> **Exercise requirements**: Give a single number in reply. It is the count of lines below that contain the string "SilkS".

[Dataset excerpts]
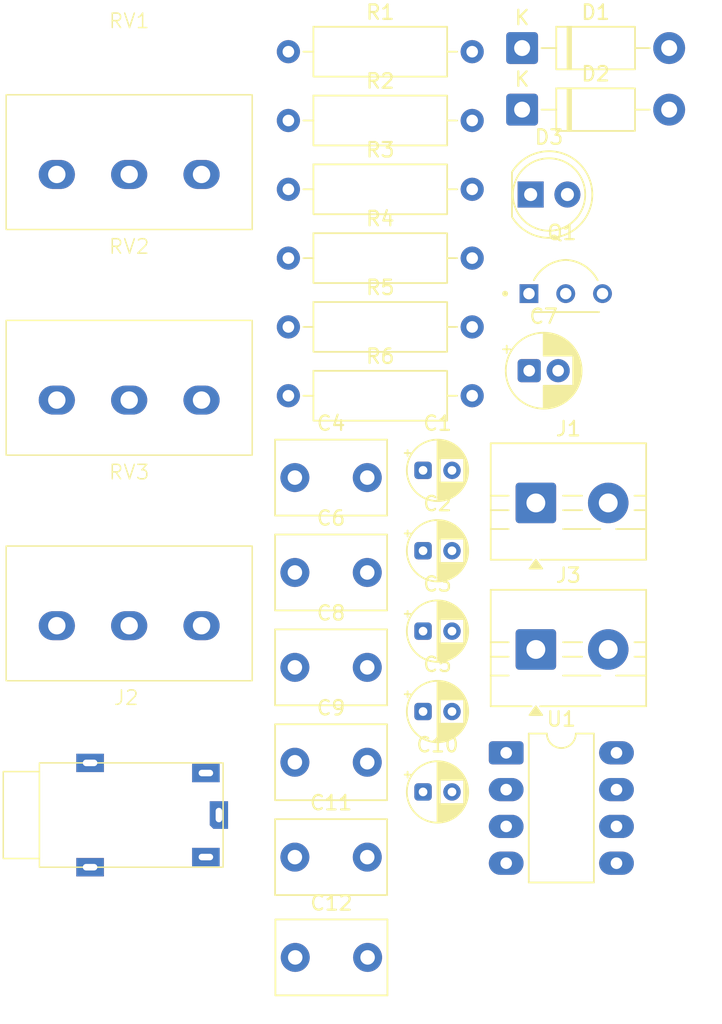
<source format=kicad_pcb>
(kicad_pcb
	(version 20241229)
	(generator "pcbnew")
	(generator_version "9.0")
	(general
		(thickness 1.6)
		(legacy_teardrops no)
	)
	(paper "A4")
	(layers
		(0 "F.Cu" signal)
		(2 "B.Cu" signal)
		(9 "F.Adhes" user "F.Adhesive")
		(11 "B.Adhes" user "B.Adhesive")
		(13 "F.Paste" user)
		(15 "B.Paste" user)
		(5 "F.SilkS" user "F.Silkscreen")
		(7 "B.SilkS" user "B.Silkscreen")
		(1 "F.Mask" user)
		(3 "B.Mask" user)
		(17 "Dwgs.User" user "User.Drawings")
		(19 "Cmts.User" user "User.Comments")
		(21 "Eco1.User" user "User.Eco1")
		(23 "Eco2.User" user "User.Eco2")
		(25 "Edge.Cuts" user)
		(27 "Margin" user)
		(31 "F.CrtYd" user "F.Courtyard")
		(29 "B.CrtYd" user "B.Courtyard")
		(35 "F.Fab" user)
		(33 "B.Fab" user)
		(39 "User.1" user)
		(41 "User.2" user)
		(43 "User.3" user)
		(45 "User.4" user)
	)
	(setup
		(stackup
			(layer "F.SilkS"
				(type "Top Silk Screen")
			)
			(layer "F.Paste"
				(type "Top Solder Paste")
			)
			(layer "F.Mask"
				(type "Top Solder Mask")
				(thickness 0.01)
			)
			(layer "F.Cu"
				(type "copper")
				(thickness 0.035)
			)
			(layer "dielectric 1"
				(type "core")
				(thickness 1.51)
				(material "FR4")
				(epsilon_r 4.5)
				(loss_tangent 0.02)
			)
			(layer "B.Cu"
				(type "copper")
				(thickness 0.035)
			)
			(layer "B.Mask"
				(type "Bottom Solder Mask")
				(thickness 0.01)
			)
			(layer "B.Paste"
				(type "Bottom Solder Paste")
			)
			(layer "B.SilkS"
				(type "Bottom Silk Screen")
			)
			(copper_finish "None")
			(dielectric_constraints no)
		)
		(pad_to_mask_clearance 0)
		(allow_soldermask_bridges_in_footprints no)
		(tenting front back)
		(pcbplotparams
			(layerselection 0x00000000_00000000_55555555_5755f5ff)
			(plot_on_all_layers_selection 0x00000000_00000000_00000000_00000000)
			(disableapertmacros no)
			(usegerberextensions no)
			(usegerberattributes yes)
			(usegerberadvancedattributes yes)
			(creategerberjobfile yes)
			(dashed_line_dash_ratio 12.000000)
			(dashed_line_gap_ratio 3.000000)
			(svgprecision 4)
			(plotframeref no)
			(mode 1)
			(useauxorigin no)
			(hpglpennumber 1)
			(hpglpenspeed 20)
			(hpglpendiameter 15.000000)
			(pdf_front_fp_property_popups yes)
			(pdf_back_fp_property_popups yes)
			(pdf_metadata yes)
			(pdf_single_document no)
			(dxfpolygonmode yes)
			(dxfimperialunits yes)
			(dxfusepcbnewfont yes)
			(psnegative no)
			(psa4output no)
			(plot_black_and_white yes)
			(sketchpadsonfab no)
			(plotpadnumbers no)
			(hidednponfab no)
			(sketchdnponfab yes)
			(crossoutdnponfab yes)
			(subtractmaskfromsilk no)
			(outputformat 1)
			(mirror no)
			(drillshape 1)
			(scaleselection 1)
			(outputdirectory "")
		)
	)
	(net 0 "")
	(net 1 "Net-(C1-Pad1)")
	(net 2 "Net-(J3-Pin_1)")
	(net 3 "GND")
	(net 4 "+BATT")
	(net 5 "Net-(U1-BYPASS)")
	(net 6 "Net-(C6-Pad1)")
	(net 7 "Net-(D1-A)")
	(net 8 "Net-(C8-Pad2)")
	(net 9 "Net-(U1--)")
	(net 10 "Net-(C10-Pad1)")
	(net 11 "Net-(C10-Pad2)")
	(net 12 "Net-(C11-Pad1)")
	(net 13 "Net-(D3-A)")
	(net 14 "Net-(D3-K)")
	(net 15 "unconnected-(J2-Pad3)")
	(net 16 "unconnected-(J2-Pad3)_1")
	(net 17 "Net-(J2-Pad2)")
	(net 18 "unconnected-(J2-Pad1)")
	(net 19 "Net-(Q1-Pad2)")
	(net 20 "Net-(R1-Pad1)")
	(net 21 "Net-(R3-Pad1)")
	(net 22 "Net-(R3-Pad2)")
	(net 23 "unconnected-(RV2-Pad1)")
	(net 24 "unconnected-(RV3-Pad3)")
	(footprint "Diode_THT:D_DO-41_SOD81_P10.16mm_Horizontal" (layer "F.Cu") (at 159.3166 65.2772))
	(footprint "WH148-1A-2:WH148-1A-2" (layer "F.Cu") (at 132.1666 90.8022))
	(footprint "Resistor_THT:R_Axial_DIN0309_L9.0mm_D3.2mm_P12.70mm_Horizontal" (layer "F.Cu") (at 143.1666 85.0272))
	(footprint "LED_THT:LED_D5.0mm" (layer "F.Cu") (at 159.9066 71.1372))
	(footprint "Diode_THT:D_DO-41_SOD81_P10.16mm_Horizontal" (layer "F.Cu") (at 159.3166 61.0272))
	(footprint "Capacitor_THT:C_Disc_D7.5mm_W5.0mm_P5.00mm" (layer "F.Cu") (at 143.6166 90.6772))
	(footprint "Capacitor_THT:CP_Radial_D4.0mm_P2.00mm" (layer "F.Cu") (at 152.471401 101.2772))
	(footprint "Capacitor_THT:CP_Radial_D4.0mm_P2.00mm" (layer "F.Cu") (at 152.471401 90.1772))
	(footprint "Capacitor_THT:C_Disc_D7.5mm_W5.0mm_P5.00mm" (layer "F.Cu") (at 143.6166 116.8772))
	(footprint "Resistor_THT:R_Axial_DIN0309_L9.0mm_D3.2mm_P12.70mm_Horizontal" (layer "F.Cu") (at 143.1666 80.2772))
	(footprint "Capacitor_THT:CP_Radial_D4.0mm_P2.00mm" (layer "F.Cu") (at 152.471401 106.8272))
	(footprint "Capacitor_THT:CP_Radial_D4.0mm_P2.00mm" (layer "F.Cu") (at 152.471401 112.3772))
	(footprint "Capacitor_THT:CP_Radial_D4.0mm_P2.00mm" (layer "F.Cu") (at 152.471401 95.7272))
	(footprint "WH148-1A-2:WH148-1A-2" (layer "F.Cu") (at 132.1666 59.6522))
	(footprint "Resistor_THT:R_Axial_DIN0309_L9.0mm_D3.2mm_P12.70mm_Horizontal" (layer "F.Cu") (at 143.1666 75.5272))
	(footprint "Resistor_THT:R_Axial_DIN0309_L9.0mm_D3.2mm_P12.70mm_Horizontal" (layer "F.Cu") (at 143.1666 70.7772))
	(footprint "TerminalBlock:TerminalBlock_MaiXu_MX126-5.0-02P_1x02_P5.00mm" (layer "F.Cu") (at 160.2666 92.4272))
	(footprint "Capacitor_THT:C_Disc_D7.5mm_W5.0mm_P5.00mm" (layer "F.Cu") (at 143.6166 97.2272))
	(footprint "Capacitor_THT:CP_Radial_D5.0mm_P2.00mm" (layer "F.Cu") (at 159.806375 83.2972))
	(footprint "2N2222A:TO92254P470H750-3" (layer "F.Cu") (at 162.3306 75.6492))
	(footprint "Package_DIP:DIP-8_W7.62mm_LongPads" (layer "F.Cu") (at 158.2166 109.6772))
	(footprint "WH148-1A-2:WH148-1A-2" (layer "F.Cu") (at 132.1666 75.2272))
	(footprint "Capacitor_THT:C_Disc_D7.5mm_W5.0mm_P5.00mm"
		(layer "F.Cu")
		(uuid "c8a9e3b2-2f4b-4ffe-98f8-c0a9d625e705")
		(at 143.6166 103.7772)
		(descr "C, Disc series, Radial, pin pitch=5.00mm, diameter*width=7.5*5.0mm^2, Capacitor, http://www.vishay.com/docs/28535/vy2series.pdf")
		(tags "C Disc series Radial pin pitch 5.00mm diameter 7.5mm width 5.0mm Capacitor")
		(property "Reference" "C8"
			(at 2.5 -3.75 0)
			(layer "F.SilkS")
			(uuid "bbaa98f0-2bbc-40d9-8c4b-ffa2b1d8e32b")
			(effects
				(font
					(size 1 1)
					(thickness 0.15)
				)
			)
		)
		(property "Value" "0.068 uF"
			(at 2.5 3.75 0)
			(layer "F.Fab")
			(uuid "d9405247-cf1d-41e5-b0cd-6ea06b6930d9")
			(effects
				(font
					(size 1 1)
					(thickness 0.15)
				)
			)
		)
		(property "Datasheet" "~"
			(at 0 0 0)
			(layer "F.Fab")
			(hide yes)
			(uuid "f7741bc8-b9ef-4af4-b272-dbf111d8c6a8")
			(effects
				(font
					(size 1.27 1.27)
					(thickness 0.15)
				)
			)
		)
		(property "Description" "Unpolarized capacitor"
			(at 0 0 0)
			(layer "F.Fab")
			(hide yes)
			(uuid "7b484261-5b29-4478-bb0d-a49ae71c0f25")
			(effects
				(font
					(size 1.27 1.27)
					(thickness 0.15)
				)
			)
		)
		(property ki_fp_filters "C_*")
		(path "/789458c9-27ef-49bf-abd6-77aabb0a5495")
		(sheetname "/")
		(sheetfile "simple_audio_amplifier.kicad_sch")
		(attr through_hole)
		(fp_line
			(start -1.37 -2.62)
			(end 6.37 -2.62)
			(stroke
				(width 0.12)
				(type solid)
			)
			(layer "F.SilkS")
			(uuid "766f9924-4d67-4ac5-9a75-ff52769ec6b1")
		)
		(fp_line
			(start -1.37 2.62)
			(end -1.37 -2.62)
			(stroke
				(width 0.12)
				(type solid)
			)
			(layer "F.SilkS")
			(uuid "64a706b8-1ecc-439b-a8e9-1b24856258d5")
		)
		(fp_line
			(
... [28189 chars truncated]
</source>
--
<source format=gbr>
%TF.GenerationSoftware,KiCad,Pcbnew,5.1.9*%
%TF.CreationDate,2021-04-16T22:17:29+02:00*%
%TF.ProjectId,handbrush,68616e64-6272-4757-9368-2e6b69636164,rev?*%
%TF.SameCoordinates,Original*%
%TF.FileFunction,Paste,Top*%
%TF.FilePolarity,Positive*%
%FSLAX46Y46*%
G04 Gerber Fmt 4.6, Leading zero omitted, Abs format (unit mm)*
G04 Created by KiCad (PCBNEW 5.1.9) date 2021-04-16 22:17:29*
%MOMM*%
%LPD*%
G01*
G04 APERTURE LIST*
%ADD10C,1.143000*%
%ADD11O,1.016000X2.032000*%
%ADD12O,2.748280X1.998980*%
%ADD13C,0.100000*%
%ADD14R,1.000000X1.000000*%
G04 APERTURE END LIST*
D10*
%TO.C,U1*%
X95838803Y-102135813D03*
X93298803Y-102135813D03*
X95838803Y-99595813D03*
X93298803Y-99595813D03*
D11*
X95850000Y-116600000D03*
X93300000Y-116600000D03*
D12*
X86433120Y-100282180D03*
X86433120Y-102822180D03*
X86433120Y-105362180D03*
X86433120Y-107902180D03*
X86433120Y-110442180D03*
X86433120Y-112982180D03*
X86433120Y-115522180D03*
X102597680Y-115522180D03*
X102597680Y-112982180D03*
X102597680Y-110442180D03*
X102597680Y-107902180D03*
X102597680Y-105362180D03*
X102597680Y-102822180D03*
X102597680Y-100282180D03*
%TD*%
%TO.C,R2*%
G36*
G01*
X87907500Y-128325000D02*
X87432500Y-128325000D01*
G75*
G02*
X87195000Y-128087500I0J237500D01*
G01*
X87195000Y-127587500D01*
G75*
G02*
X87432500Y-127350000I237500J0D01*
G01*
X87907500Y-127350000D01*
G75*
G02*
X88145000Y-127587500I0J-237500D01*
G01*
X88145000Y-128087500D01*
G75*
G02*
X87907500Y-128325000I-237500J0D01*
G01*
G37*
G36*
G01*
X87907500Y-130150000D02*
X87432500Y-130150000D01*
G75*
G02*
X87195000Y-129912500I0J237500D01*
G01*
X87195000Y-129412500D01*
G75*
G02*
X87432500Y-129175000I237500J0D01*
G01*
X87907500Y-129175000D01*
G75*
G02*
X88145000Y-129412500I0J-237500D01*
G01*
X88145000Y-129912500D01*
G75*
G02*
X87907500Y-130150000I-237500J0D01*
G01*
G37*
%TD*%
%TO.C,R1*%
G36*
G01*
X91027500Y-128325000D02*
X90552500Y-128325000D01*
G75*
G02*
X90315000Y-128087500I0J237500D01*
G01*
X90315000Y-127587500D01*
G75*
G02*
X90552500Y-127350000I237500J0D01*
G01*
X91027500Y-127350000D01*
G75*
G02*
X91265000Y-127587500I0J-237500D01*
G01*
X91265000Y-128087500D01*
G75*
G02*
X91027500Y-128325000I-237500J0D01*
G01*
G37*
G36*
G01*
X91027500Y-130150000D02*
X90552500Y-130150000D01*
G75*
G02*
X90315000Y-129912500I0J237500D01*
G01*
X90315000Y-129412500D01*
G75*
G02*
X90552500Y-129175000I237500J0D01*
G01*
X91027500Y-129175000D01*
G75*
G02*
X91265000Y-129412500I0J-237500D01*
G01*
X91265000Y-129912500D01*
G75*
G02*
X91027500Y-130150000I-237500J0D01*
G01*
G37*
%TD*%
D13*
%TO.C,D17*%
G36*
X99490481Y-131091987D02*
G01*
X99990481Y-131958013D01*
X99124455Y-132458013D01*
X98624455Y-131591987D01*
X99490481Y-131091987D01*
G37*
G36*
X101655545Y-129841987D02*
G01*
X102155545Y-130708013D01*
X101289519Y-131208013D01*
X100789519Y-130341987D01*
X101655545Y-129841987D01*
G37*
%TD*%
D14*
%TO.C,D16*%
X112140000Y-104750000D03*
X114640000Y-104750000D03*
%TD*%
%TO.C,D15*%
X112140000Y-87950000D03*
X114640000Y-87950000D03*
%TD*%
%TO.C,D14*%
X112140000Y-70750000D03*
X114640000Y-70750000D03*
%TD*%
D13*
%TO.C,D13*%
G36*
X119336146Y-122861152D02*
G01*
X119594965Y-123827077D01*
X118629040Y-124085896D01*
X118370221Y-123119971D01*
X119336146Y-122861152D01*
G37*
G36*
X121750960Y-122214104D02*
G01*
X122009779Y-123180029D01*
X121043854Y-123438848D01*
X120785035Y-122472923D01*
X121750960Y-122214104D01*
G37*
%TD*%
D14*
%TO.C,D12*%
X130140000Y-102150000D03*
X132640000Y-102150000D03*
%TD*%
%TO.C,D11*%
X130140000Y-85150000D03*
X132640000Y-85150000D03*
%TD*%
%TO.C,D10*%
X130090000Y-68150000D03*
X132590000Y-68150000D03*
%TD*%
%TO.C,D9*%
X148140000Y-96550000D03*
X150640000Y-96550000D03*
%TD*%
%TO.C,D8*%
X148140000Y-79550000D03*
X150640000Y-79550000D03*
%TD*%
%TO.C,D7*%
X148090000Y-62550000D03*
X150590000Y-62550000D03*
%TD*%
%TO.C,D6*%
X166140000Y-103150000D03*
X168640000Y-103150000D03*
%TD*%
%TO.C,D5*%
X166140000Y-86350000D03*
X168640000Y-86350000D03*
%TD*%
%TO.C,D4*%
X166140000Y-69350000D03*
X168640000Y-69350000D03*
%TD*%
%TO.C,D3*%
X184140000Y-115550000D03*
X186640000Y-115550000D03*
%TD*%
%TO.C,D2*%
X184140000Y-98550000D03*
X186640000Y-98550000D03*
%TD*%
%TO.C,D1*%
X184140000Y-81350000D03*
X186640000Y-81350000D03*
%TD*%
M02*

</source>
==
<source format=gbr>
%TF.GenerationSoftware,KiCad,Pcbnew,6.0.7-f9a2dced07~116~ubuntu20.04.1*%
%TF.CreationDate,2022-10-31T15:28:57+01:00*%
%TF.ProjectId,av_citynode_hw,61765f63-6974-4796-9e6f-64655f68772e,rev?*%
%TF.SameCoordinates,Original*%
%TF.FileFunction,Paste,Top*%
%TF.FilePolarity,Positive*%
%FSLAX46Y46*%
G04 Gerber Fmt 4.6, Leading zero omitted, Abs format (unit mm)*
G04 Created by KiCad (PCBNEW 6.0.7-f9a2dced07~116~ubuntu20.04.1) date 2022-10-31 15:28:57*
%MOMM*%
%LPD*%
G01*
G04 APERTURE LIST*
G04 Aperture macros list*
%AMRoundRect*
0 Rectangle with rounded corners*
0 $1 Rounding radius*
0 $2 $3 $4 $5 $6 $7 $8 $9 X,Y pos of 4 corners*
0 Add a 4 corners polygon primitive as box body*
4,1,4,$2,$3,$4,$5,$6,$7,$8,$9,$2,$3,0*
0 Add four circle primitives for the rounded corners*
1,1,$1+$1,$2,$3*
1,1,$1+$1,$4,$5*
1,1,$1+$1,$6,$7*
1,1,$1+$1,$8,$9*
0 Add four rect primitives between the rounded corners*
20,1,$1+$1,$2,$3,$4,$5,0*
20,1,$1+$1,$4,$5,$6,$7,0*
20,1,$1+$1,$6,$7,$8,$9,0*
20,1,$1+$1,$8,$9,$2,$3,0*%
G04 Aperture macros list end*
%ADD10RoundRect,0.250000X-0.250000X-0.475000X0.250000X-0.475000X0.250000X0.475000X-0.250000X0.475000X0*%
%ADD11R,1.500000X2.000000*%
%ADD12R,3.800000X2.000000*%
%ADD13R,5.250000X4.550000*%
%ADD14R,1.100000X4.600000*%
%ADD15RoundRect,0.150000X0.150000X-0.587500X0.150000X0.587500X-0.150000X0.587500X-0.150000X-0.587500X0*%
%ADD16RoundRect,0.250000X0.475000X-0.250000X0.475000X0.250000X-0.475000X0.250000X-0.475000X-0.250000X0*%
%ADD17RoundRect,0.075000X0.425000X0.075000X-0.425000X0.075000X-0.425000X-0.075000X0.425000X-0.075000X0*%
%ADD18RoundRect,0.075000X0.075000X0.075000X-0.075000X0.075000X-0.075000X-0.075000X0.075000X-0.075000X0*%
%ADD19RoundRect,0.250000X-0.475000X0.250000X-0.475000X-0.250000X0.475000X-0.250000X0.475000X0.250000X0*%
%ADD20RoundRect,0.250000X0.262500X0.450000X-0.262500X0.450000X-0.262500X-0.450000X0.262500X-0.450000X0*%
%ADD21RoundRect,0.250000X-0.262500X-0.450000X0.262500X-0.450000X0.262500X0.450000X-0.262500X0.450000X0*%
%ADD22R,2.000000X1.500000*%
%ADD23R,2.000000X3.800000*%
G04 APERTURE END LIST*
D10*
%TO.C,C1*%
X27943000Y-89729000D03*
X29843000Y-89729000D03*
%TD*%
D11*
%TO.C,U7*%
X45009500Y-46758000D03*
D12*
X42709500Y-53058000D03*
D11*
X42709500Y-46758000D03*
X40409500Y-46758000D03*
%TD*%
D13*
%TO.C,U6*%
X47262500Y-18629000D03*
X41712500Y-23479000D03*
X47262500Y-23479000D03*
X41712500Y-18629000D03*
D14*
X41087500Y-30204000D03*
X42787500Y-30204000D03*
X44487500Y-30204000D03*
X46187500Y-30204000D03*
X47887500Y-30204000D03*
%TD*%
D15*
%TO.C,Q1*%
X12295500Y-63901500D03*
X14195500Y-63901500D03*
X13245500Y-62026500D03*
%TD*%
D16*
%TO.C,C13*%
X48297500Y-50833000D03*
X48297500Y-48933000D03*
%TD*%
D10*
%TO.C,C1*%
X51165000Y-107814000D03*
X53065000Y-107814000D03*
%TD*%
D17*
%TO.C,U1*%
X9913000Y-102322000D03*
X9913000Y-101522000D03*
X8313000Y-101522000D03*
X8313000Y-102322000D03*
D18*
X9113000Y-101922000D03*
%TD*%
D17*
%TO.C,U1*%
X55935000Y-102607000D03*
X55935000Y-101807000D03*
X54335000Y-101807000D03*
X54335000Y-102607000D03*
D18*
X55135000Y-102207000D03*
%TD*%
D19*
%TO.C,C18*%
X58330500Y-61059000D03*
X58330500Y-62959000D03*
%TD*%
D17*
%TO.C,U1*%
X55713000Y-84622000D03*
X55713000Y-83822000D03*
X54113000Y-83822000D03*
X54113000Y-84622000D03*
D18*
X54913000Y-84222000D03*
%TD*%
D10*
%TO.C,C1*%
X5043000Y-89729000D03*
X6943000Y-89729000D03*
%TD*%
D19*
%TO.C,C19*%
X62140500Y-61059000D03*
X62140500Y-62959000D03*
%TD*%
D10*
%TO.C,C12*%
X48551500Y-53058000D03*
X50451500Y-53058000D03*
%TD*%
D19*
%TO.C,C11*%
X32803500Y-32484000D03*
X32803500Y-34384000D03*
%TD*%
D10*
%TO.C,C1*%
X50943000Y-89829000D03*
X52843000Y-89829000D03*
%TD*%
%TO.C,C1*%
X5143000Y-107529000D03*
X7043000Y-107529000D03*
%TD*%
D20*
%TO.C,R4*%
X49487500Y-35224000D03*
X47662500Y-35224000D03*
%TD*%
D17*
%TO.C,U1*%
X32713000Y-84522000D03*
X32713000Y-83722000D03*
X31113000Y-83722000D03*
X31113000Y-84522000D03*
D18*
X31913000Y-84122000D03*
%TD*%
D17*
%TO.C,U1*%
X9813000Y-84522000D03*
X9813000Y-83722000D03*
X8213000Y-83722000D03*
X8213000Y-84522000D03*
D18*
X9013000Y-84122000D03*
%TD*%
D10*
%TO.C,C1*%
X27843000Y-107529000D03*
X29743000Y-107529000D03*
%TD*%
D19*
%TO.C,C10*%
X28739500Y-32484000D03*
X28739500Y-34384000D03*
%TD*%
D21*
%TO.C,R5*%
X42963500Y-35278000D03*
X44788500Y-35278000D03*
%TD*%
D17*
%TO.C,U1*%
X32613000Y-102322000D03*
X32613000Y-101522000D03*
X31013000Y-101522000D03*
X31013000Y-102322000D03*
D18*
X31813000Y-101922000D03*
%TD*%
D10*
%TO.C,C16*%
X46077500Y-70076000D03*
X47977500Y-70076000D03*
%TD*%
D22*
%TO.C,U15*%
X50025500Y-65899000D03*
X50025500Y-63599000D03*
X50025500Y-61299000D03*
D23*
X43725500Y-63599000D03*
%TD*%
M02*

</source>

> **Solution to this problem**: 7